◆ TASK REQUIREMENTS
Below is a listing; return it in full, exactly as it appears.

╭─ INPUT FOR THIS TASK

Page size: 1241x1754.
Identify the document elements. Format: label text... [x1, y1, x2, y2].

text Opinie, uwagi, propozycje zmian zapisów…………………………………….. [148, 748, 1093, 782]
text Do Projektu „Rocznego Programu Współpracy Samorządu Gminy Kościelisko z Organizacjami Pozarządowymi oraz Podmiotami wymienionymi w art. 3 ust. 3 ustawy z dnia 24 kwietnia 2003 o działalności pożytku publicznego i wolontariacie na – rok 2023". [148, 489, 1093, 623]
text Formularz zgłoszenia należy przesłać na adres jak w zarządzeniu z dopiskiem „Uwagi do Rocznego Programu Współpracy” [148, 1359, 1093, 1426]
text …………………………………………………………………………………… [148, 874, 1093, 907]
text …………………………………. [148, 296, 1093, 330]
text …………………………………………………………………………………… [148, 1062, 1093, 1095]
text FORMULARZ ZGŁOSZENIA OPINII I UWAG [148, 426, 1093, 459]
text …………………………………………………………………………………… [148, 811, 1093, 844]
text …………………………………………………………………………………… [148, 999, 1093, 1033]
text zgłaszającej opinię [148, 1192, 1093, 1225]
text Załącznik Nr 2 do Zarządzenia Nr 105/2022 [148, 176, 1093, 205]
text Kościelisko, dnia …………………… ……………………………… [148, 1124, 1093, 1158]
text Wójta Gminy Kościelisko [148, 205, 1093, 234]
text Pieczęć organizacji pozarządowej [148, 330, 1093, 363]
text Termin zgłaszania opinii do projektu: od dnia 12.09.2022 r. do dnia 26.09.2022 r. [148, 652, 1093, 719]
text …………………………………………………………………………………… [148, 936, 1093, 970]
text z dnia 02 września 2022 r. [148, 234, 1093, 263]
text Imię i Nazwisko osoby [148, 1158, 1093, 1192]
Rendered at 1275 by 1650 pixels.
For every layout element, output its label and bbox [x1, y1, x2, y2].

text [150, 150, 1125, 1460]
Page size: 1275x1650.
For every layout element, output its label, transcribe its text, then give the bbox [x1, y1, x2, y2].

╰─

◆ TASK OUTPUT
Page size: 1241x1754.
Identify the document elements. Format: label text... [x1, y1, x2, y2].

text Opinie, uwagi, propozycje zmian zapisów…………………………………….. [148, 748, 1093, 782]
text Do Projektu „Rocznego Programu Współpracy Samorządu Gminy Kościelisko z Organizacjami Pozarządowymi oraz Podmiotami wymienionymi w art. 3 ust. 3 ustawy z dnia 24 kwietnia 2003 o działalności pożytku publicznego i wolontariacie na – rok 2023". [148, 489, 1093, 623]
text Formularz zgłoszenia należy przesłać na adres jak w zarządzeniu z dopiskiem „Uwagi do Rocznego Programu Współpracy” [148, 1359, 1093, 1426]
text …………………………………………………………………………………… [148, 874, 1093, 907]
text …………………………………. [148, 296, 1093, 330]
text …………………………………………………………………………………… [148, 1062, 1093, 1095]
text FORMULARZ ZGŁOSZENIA OPINII I UWAG [148, 426, 1093, 459]
text …………………………………………………………………………………… [148, 811, 1093, 844]
text …………………………………………………………………………………… [148, 999, 1093, 1033]
text zgłaszającej opinię [148, 1192, 1093, 1225]
text Załącznik Nr 2 do Zarządzenia Nr 105/2022 [148, 176, 1093, 205]
text Kościelisko, dnia …………………… ……………………………… [148, 1124, 1093, 1158]
text Wójta Gminy Kościelisko [148, 205, 1093, 234]
text Pieczęć organizacji pozarządowej [148, 330, 1093, 363]
text Termin zgłaszania opinii do projektu: od dnia 12.09.2022 r. do dnia 26.09.2022 r. [148, 652, 1093, 719]
text …………………………………………………………………………………… [148, 936, 1093, 970]
text z dnia 02 września 2022 r. [148, 234, 1093, 263]
text Imię i Nazwisko osoby [148, 1158, 1093, 1192]
Rendered at 1275 by 1650 pixels.
For every layout element, output its label and bbox [x1, y1, x2, y2].

text [150, 150, 1125, 1460]
Page size: 1275x1650.
For every layout element, output its label, transcribe its text, then give the bbox [x1, y1, x2, y2].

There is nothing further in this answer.